### WHAT NEEDS TO BE DONE
Please copy out each line of the following data without any changes.

### DATA EXTRACT
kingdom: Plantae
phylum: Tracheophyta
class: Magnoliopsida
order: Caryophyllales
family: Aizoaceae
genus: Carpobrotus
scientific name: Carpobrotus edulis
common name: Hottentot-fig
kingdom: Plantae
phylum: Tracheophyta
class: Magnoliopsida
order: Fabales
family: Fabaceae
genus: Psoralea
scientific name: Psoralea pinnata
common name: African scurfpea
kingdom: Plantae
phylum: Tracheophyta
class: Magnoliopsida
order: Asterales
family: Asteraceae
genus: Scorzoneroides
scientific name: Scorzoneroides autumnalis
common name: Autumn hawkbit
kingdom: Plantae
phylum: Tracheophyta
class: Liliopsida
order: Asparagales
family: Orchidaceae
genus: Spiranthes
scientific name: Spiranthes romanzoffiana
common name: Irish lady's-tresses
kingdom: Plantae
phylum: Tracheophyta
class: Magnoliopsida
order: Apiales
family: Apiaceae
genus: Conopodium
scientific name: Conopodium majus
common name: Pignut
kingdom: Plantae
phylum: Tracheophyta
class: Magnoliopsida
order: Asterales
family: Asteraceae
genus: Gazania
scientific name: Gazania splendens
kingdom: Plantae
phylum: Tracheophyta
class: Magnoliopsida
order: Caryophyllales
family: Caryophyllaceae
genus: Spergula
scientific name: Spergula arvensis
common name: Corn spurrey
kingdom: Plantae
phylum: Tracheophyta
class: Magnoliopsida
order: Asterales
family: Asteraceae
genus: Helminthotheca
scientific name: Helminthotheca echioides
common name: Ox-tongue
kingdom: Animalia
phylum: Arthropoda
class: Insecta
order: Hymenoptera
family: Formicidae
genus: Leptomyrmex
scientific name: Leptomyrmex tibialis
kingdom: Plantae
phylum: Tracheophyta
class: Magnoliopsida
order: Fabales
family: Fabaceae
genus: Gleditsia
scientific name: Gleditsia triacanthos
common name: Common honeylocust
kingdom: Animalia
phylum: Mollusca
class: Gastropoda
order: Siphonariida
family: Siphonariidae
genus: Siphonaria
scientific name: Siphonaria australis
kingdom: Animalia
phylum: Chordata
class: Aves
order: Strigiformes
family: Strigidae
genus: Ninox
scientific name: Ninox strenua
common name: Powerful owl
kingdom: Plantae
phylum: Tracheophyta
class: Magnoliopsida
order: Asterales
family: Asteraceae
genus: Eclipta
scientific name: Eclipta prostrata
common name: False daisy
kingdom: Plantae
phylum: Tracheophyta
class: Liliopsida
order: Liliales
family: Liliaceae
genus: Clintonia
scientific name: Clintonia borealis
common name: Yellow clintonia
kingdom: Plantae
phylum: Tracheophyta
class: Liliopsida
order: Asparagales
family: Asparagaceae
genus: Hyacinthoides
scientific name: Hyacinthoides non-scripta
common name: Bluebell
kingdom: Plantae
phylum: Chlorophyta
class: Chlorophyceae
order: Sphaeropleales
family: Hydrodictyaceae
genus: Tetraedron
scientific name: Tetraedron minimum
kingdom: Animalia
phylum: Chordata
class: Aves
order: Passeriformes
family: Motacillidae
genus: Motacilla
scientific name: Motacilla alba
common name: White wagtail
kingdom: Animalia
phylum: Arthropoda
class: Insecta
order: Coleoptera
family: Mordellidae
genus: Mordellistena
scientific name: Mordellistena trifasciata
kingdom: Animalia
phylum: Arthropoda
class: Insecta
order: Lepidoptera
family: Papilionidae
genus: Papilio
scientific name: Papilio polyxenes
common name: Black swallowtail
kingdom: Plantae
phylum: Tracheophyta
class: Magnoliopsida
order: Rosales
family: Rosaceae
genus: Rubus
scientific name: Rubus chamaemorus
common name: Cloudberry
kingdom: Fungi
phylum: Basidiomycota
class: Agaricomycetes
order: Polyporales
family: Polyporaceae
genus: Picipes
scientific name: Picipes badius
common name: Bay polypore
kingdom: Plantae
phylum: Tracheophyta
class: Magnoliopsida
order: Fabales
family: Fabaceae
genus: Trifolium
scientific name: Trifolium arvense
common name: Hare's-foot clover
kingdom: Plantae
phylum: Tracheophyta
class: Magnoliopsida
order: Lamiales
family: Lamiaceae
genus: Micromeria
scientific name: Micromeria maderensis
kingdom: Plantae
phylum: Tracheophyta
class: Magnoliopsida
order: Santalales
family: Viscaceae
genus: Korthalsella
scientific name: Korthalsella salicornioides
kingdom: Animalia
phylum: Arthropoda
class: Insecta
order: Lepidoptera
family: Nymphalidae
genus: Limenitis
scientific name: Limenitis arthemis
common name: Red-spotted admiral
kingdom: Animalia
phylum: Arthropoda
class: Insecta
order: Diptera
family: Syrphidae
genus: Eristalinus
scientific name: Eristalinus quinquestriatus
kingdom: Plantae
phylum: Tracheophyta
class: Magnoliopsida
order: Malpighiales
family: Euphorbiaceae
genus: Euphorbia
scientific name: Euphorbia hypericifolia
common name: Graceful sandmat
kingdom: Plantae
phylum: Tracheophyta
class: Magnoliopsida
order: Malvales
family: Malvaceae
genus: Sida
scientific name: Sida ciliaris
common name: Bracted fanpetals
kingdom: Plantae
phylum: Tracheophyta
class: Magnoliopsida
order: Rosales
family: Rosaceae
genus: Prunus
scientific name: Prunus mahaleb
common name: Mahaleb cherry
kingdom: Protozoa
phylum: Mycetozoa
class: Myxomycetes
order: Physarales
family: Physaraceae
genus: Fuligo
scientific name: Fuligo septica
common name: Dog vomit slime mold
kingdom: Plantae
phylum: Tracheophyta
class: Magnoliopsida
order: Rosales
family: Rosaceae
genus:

### FINAL ANSWER
kingdom: Plantae
phylum: Tracheophyta
class: Magnoliopsida
order: Caryophyllales
family: Aizoaceae
genus: Carpobrotus
scientific name: Carpobrotus edulis
common name: Hottentot-fig
kingdom: Plantae
phylum: Tracheophyta
class: Magnoliopsida
order: Fabales
family: Fabaceae
genus: Psoralea
scientific name: Psoralea pinnata
common name: African scurfpea
kingdom: Plantae
phylum: Tracheophyta
class: Magnoliopsida
order: Asterales
family: Asteraceae
genus: Scorzoneroides
scientific name: Scorzoneroides autumnalis
common name: Autumn hawkbit
kingdom: Plantae
phylum: Tracheophyta
class: Liliopsida
order: Asparagales
family: Orchidaceae
genus: Spiranthes
scientific name: Spiranthes romanzoffiana
common name: Irish lady's-tresses
kingdom: Plantae
phylum: Tracheophyta
class: Magnoliopsida
order: Apiales
family: Apiaceae
genus: Conopodium
scientific name: Conopodium majus
common name: Pignut
kingdom: Plantae
phylum: Tracheophyta
class: Magnoliopsida
order: Asterales
family: Asteraceae
genus: Gazania
scientific name: Gazania splendens
kingdom: Plantae
phylum: Tracheophyta
class: Magnoliopsida
order: Caryophyllales
family: Caryophyllaceae
genus: Spergula
scientific name: Spergula arvensis
common name: Corn spurrey
kingdom: Plantae
phylum: Tracheophyta
class: Magnoliopsida
order: Asterales
family: Asteraceae
genus: Helminthotheca
scientific name: Helminthotheca echioides
common name: Ox-tongue
kingdom: Animalia
phylum: Arthropoda
class: Insecta
order: Hymenoptera
family: Formicidae
genus: Leptomyrmex
scientific name: Leptomyrmex tibialis
kingdom: Plantae
phylum: Tracheophyta
class: Magnoliopsida
order: Fabales
family: Fabaceae
genus: Gleditsia
scientific name: Gleditsia triacanthos
common name: Common honeylocust
kingdom: Animalia
phylum: Mollusca
class: Gastropoda
order: Siphonariida
family: Siphonariidae
genus: Siphonaria
scientific name: Siphonaria australis
kingdom: Animalia
phylum: Chordata
class: Aves
order: Strigiformes
family: Strigidae
genus: Ninox
scientific name: Ninox strenua
common name: Powerful owl
kingdom: Plantae
phylum: Tracheophyta
class: Magnoliopsida
order: Asterales
family: Asteraceae
genus: Eclipta
scientific name: Eclipta prostrata
common name: False daisy
kingdom: Plantae
phylum: Tracheophyta
class: Liliopsida
order: Liliales
family: Liliaceae
genus: Clintonia
scientific name: Clintonia borealis
common name: Yellow clintonia
kingdom: Plantae
phylum: Tracheophyta
class: Liliopsida
order: Asparagales
family: Asparagaceae
genus: Hyacinthoides
scientific name: Hyacinthoides non-scripta
common name: Bluebell
kingdom: Plantae
phylum: Chlorophyta
class: Chlorophyceae
order: Sphaeropleales
family: Hydrodictyaceae
genus: Tetraedron
scientific name: Tetraedron minimum
kingdom: Animalia
phylum: Chordata
class: Aves
order: Passeriformes
family: Motacillidae
genus: Motacilla
scientific name: Motacilla alba
common name: White wagtail
kingdom: Animalia
phylum: Arthropoda
class: Insecta
order: Coleoptera
family: Mordellidae
genus: Mordellistena
scientific name: Mordellistena trifasciata
kingdom: Animalia
phylum: Arthropoda
class: Insecta
order: Lepidoptera
family: Papilionidae
genus: Papilio
scientific name: Papilio polyxenes
common name: Black swallowtail
kingdom: Plantae
phylum: Tracheophyta
class: Magnoliopsida
order: Rosales
family: Rosaceae
genus: Rubus
scientific name: Rubus chamaemorus
common name: Cloudberry
kingdom: Fungi
phylum: Basidiomycota
class: Agaricomycetes
order: Polyporales
family: Polyporaceae
genus: Picipes
scientific name: Picipes badius
common name: Bay polypore
kingdom: Plantae
phylum: Tracheophyta
class: Magnoliopsida
order: Fabales
family: Fabaceae
genus: Trifolium
scientific name: Trifolium arvense
common name: Hare's-foot clover
kingdom: Plantae
phylum: Tracheophyta
class: Magnoliopsida
order: Lamiales
family: Lamiaceae
genus: Micromeria
scientific name: Micromeria maderensis
kingdom: Plantae
phylum: Tracheophyta
class: Magnoliopsida
order: Santalales
family: Viscaceae
genus: Korthalsella
scientific name: Korthalsella salicornioides
kingdom: Animalia
phylum: Arthropoda
class: Insecta
order: Lepidoptera
family: Nymphalidae
genus: Limenitis
scientific name: Limenitis arthemis
common name: Red-spotted admiral
kingdom: Animalia
phylum: Arthropoda
class: Insecta
order: Diptera
family: Syrphidae
genus: Eristalinus
scientific name: Eristalinus quinquestriatus
kingdom: Plantae
phylum: Tracheophyta
class: Magnoliopsida
order: Malpighiales
family: Euphorbiaceae
genus: Euphorbia
scientific name: Euphorbia hypericifolia
common name: Graceful sandmat
kingdom: Plantae
phylum: Tracheophyta
class: Magnoliopsida
order: Malvales
family: Malvaceae
genus: Sida
scientific name: Sida ciliaris
common name: Bracted fanpetals
kingdom: Plantae
phylum: Tracheophyta
class: Magnoliopsida
order: Rosales
family: Rosaceae
genus: Prunus
scientific name: Prunus mahaleb
common name: Mahaleb cherry
kingdom: Protozoa
phylum: Mycetozoa
class: Myxomycetes
order: Physarales
family: Physaraceae
genus: Fuligo
scientific name: Fuligo septica
common name: Dog vomit slime mold
kingdom: Plantae
phylum: Tracheophyta
class: Magnoliopsida
order: Rosales
family: Rosaceae
genus:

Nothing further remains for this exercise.